━━━━━ Übungstext

Dachzeile DGB-Jahrespressekonferenz 2024

Der Geschäftsführende DGB-Bundesvorstand hat am Mittwoch in Berlin die politischen Schwerpunkte für das Jahr 2024 vorgestellt und die aktuelle politische Lage bewertet.

Mit Blick auf die weiterhin unsicheren und spannungsreichen Zeiten betonte DGB-Vorsitzende Yasmin Fahimi die Wichtigkeit einer starken Gewerkschaftsbewegung: "Wir sorgen dafür, dass sich die Menschen nicht schutzlos ausgeliefert fühlen müssen – auch dann nicht, wenn die Folgen von Kriegen und anderen internationalen Krisen unser Land erreichen." Das honorierten auch die Beschäftigten, wie sich in den auf 5.665.671 Mitglieder starken DGB-Gewerkschaften zeige. Insbesondere die Zahl der Neueintritte belege das: Sie hat sich im Vergleich zum Vorjahr um 37 Prozent erhöht. "Unsere Mitgliedsgewerkschaften konnten 437.000 Menschen neu davon überzeugen, dass mit uns einfach mehr drin ist. Mehr Lohn, mehr Freizeit und mehr Sicherheit!", so Fahimi.

━━━━━━━━━━
━━━━━ Extrahiertes Material

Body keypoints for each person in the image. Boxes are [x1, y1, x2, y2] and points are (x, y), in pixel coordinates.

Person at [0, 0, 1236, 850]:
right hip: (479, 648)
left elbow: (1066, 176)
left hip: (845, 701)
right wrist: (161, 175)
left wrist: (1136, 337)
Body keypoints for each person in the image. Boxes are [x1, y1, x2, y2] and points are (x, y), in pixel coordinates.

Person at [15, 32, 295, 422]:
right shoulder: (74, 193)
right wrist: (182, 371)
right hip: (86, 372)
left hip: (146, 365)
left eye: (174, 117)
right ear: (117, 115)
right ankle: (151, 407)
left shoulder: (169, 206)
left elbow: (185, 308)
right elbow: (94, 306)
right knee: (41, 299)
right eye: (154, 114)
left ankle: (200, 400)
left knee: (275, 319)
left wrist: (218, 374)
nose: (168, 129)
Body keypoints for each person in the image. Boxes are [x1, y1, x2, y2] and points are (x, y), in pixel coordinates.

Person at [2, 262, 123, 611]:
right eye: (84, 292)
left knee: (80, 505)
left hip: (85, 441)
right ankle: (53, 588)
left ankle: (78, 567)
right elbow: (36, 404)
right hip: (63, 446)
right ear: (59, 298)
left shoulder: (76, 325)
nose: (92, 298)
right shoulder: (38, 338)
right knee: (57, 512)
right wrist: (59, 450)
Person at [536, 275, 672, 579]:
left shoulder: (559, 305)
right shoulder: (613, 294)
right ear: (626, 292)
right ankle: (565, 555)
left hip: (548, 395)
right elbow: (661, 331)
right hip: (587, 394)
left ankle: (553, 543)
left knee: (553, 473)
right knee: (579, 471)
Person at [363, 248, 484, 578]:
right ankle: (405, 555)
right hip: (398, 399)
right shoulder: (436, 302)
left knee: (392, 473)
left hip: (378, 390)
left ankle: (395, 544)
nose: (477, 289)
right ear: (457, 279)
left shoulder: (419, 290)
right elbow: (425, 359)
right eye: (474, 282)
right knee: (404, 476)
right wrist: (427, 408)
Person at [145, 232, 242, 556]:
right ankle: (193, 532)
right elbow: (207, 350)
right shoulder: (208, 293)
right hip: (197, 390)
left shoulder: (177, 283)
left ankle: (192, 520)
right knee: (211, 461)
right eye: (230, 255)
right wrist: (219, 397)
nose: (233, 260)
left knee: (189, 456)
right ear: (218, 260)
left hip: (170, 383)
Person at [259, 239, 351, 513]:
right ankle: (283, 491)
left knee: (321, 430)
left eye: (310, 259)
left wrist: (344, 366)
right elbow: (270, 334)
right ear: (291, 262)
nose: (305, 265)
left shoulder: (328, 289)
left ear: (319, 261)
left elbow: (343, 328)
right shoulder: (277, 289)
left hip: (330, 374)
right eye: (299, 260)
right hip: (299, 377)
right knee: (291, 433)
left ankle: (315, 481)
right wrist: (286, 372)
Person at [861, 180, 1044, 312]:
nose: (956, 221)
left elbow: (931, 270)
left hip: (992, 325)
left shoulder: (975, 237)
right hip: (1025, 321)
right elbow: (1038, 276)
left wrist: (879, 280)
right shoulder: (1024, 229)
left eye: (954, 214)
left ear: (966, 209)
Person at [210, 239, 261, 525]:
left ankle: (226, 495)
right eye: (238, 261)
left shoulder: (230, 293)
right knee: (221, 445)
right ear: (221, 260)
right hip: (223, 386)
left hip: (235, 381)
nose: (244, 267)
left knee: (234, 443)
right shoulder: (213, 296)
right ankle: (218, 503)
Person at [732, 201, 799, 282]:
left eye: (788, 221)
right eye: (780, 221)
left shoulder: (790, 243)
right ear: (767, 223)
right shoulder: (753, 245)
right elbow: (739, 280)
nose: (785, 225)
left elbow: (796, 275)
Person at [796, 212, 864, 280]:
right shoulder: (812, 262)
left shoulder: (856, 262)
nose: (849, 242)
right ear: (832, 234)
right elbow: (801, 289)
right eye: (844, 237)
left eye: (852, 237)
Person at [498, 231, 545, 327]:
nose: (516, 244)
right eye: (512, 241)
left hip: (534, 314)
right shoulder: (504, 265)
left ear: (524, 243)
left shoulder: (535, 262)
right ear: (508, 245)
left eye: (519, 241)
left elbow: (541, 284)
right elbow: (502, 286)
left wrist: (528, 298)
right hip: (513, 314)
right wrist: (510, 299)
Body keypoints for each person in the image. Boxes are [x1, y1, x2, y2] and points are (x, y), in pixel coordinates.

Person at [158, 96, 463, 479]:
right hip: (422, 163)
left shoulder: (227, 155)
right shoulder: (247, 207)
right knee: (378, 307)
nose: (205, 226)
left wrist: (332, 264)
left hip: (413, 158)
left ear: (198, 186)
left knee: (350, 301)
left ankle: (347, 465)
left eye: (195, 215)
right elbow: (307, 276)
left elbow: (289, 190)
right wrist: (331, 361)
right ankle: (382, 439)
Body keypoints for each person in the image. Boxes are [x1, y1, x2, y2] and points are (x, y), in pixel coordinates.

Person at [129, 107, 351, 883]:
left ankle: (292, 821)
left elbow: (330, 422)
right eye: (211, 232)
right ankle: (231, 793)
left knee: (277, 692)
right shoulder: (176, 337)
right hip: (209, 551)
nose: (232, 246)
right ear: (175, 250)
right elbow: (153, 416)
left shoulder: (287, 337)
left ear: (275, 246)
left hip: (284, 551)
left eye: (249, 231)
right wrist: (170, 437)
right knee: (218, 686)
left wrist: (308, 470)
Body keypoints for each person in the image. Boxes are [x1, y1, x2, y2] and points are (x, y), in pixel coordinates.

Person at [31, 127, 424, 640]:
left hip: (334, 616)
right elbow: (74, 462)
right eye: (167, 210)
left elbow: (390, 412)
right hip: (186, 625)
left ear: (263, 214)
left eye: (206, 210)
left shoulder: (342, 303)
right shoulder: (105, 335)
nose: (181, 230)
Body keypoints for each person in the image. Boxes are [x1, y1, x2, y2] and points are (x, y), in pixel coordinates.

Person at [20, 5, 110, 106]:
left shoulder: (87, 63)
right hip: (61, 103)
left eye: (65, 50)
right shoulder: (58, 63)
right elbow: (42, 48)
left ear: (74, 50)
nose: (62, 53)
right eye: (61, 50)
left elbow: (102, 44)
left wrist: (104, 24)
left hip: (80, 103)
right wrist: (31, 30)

━━━━━━━━━━

Arbeitsaufträge>
**A.** Beantworte anhand des Textes zur DGB-Jahrespressekonferenz 2024 die folgenden Fragen.
(i) In welcher Stadt stellte der Geschäftsführende DGB-Bundesvorstand die Schwerpunkte für 2024 vor?
(ii) Wie viele Mitglieder zählen die DGB-Gewerkschaften?
(iii) Um wie viel Prozent ist die Zahl der Neueintritte im Vergleich zum Vorjahr gestiegen?
**B.** Setze den Text zur DGB-Jahrespressekonferenz 2024 im selben Stil fort.

Lösungen in Reihenfolge>
**A.**
(i) In Berlin.
(ii) 5.665.671 Mitglieder.
(iii) Um 37 Prozent.

**B.**
Mit Sorge blickte die DGB-Vorsitzende auf die abnehmende Tarifbindung in Deutschland. Sie plädierte für eine "Tarifwende" – ein "unmissverständliches Signal der Bundesregierung, dass die Gestaltung der Arbeitswelt durch Tarifverträge der gewollte Standard in unserem Wirtschafts- und Gesellschaftssystem ist". Sie erinnerte an das im Koalitionsvertrag versprochene Bundestariftreuegesetz und forderte Arbeitgeber und FDP auf, es nicht weiter zu torpedieren: "Ich erwarte, dass das Gesetz noch im ersten Quartal dieses Jahres in voller Wirksamkeit verabschiedet wird."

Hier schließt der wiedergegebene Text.